Segment Open
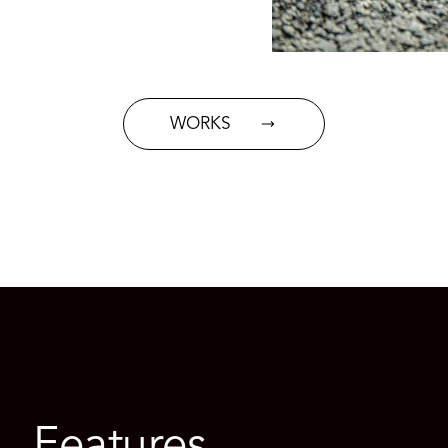
WORKS
Features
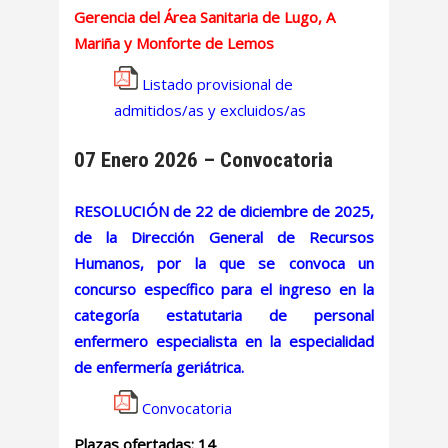
Gerencia del Área Sanitaria de Lugo, A
Mariña y Monforte de Lemos
Listado provisional de
admitidos/as y excluidos/as
07 Enero 2026 – Convocatoria
RESOLUCIÓN de 22 de diciembre de 2025,
de la Dirección General de Recursos
Humanos, por la que se convoca un
concurso específico para el ingreso en la
categoría estatutaria de personal
enfermero especialista en la especialidad
de enfermería geriátrica.
Convocatoria
Plazas ofertadas: 14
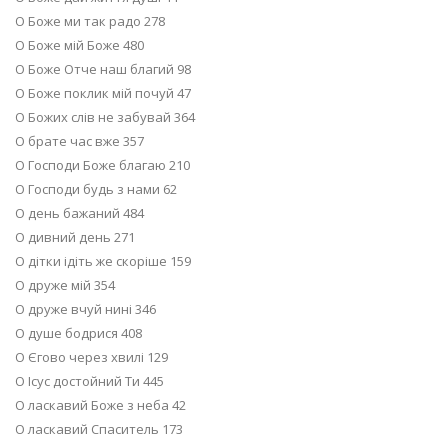
О Боже ми так радо 278
О Боже мій Боже 480
О Боже Отче наш благий 98
О Боже поклик мій почуй 47
О Божих слів не забувай 364
О брате час вже 357
О Господи Боже благаю 210
О Господи будь з нами 62
О день бажаний 484
О дивний день 271
О дітки ідіть же скоріше 159
О друже мій 354
О друже вчуй нині 346
О душе бодрися 408
О Єгово через хвилі 129
О Ісус достойний Ти 445
О ласкавий Боже з неба 42
О ласкавий Спаситель 173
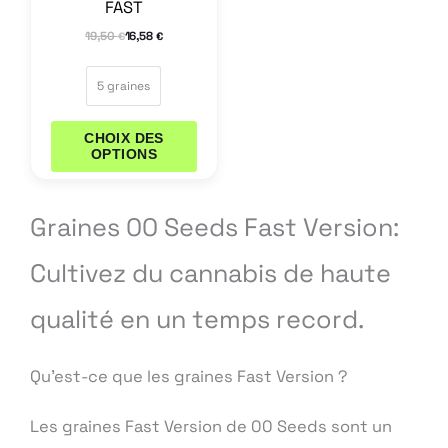
FAST
la
19,50
16,58
€
€
page
du
5 graines
produit
CHOIX DES
OPTIONS
Graines 00 Seeds Fast Version:
Cultivez du cannabis de haute
qualité en un temps record.
Qu’est-ce que les graines Fast Version ?
Les graines Fast Version de 00 Seeds sont un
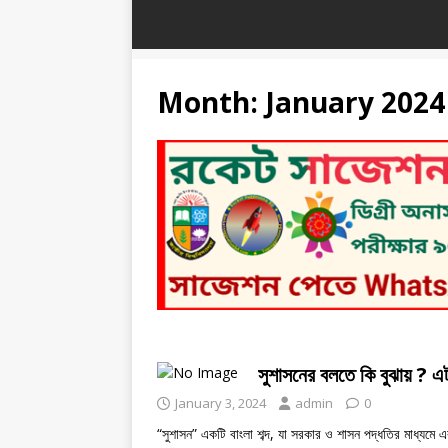
Month:
January 2024
সুশাসনের বলতে কি বুঝায় ? এ
January 3, 2024
admin
0
“সুশাসন” একটি বাংলা শব্দ, যা সরকার ও শাসন পদ্ধতির মাধ্যমে এক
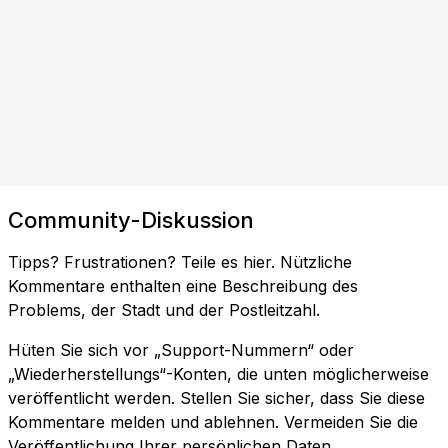
Community-Diskussion
Tipps? Frustrationen? Teile es hier. Nützliche
Kommentare enthalten eine Beschreibung des
Problems, der Stadt und der Postleitzahl.
Hüten Sie sich vor „Support-Nummern“ oder
„Wiederherstellungs“-Konten, die unten möglicherweise
veröffentlicht werden. Stellen Sie sicher, dass Sie diese
Kommentare melden und ablehnen. Vermeiden Sie die
Veröffentlichung Ihrer persönlichen Daten.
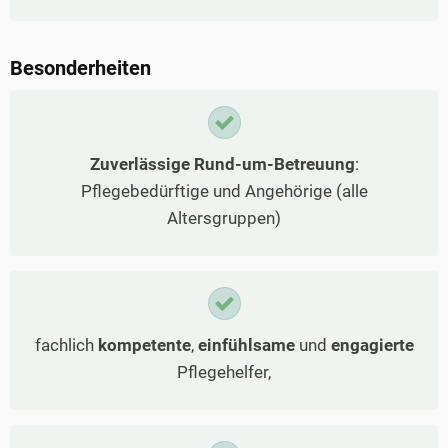
Besonderheiten
Zuverlässige Rund-um-Betreuung
:
Pflegebedürftige und Angehörige (alle
Altersgruppen)
fachlich
kompetente
,
einfühlsame
und
engagierte
Pflegehelfer,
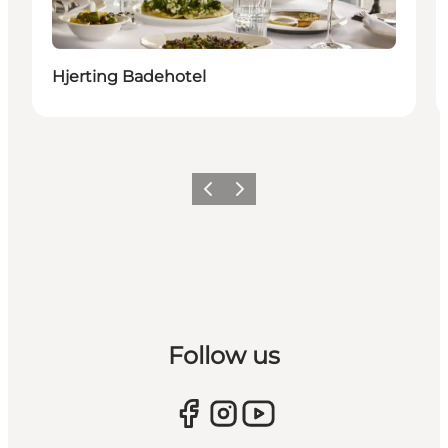
Hjerting Badehotel
Forrige
Næste
Follow us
Segment Closed
REQUIRED ACTION: Transcribe the listing in full. Omit the pictures and keep every line exact.

SOLUTION TO THE EXERCISE:
WORKS
Features
Gerencia del Área Sanitaria de Lugo, A
Mariña y Monforte de Lemos
Listado provisional de
admitidos/as y excluidos/as
07 Enero 2026 – Convocatoria
RESOLUCIÓN de 22 de diciembre de 2025,
de la Dirección General de Recursos
Humanos, por la que se convoca un
concurso específico para el ingreso en la
categoría estatutaria de personal
enfermero especialista en la especialidad
de enfermería geriátrica.
Convocatoria
Plazas ofertadas: 14
О Боже ми так радо 278
О Боже мій Боже 480
О Боже Отче наш благий 98
О Боже поклик мій почуй 47
О Божих слів не забувай 364
О брате час вже 357
О Господи Боже благаю 210
О Господи будь з нами 62
О день бажаний 484
О дивний день 271
О дітки ідіть же скоріше 159
О друже мій 354
О друже вчуй нині 346
О душе бодрися 408
О Єгово через хвилі 129
О Ісус достойний Ти 445
О ласкавий Боже з неба 42
О ласкавий Спаситель 173
FAST
la
19,50
16,58
€
€
page
du
5 graines
produit
CHOIX DES
OPTIONS
Graines 00 Seeds Fast Version:
Cultivez du cannabis de haute
qualité en un temps record.
Qu’est-ce que les graines Fast Version ?
Les graines Fast Version de 00 Seeds sont un
Month:
January 2024
সুশাসনের বলতে কি বুঝায় ? এ
January 3, 2024
admin
0
“সুশাসন” একটি বাংলা শব্দ, যা সরকার ও শাসন পদ্ধতির মাধ্যমে এক
Community-Diskussion
Tipps? Frustrationen? Teile es hier. Nützliche
Kommentare enthalten eine Beschreibung des
Problems, der Stadt und der Postleitzahl.
Hüten Sie sich vor „Support-Nummern“ oder
„Wiederherstellungs“-Konten, die unten möglicherweise
veröffentlicht werden. Stellen Sie sicher, dass Sie diese
Kommentare melden und ablehnen. Vermeiden Sie die
Veröffentlichung Ihrer persönlichen Daten.
Besonderheiten
Zuverlässige Rund-um-Betreuung
:
Pflegebedürftige und Angehörige (alle
Altersgruppen)
fachlich
kompetente
,
einfühlsame
und
engagierte
Pflegehelfer,
Hjerting Badehotel
Forrige
Næste
Follow us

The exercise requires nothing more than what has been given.